Document Type

Book Chapter

Rights

Available under a Creative Commons Attribution Non-Commercial Share Alike 4.0 International Licence

Disciplines

1.3 PHYSICAL SCIENCES

Publication Details

This chapter was originally published in Comprehensive Renewable Energy, published by Elsevier, 2012.

Abstract

Mankind’s earliest use of solar energy was probably the drying of food crops to aid their preservation. Open sun drying of fruit, vegetables, fish and meats often improved or enhanced particular flavors and textures such that solely because of those attributes many dried products remain in culinary use today, as examples, dried seaweed, sun-dried tomatoes, raisins and dried pistachio nuts. Open sun drying is displaced increasingly by glazed solar dryers that (i) enable equilibrium moisture content to be reached sooner and (ii) avoid losses of the crop to insects and rodents.

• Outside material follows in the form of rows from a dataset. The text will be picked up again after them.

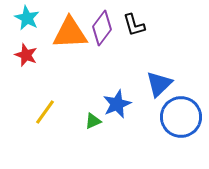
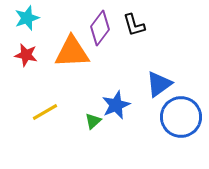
cyan star: rotated 25 degrees clockwise
purple diamond: moved 2 px left
orange triangle: moved 2 px right, 19 px down
red star: rotated 10 degrees counterclockwise
blue triangle: rotated 8 degrees clockwise
blue star: moved 1 px left, 1 px down
yellow line: rotated 24 degrees clockwise
green triangle: rotated 18 degrees counterclockwise
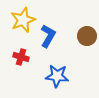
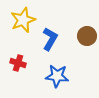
blue L-shape: moved 2 px right, 3 px down
red cross: moved 3 px left, 6 px down
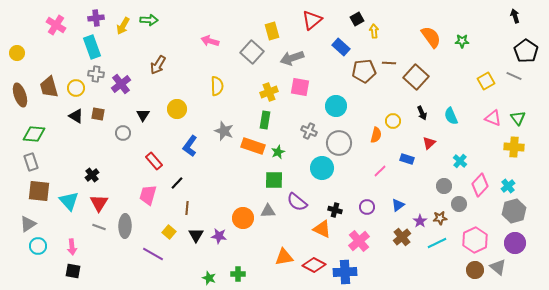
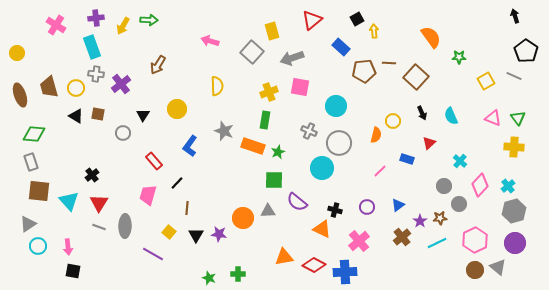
green star at (462, 41): moved 3 px left, 16 px down
purple star at (219, 236): moved 2 px up
pink arrow at (72, 247): moved 4 px left
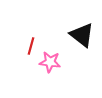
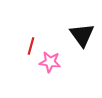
black triangle: rotated 16 degrees clockwise
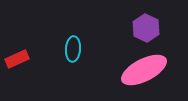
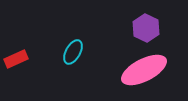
cyan ellipse: moved 3 px down; rotated 25 degrees clockwise
red rectangle: moved 1 px left
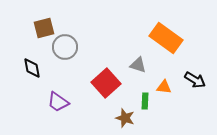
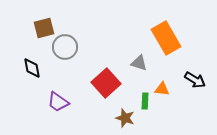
orange rectangle: rotated 24 degrees clockwise
gray triangle: moved 1 px right, 2 px up
orange triangle: moved 2 px left, 2 px down
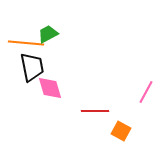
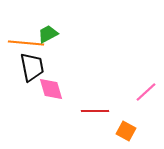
pink diamond: moved 1 px right, 1 px down
pink line: rotated 20 degrees clockwise
orange square: moved 5 px right
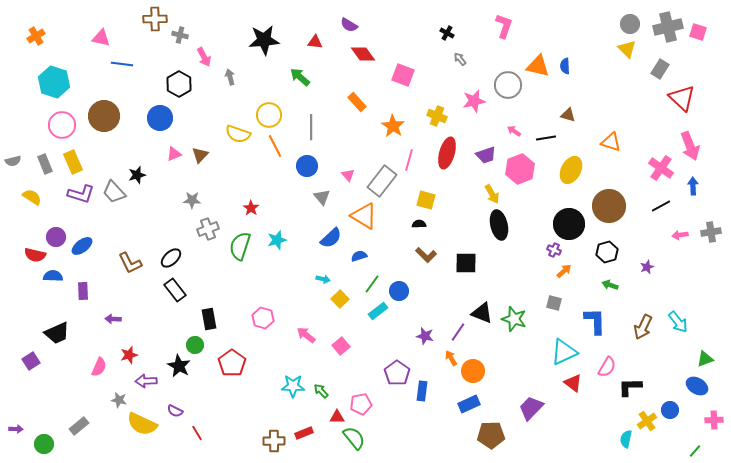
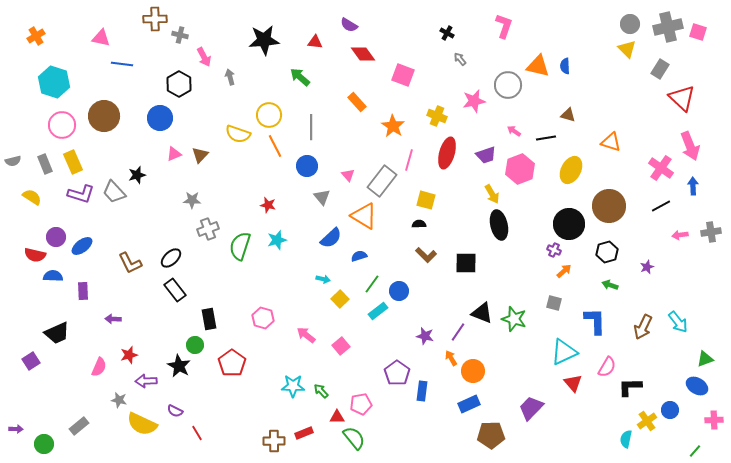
red star at (251, 208): moved 17 px right, 3 px up; rotated 21 degrees counterclockwise
red triangle at (573, 383): rotated 12 degrees clockwise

A further agricultural application, the greenhouse extended the use of solar energy from post-harvest to crop-production. Today greenhouses are ubiquitous with a huge variety of designs providing a wide range of modified climates for plant growth. Solar energy also finds use in agriculture in solar water pumping for irrigation and in the desalination of brackish water.

Solar cooking has taken the use of solar energy in the food production chain directly to the end-user. Broader industrial uses of solar energy have also tended to be linked to food and beverage production because the temperatures required can be satisfied readily in many climates by a well-designed solar thermal system. Non-agricultural technologies such as solar furnaces have considerable potential but have had limited practical use to-date.

This chapter discusses the attributes, contexts and applications of the full range of industrial and agricultural applications of solar heat.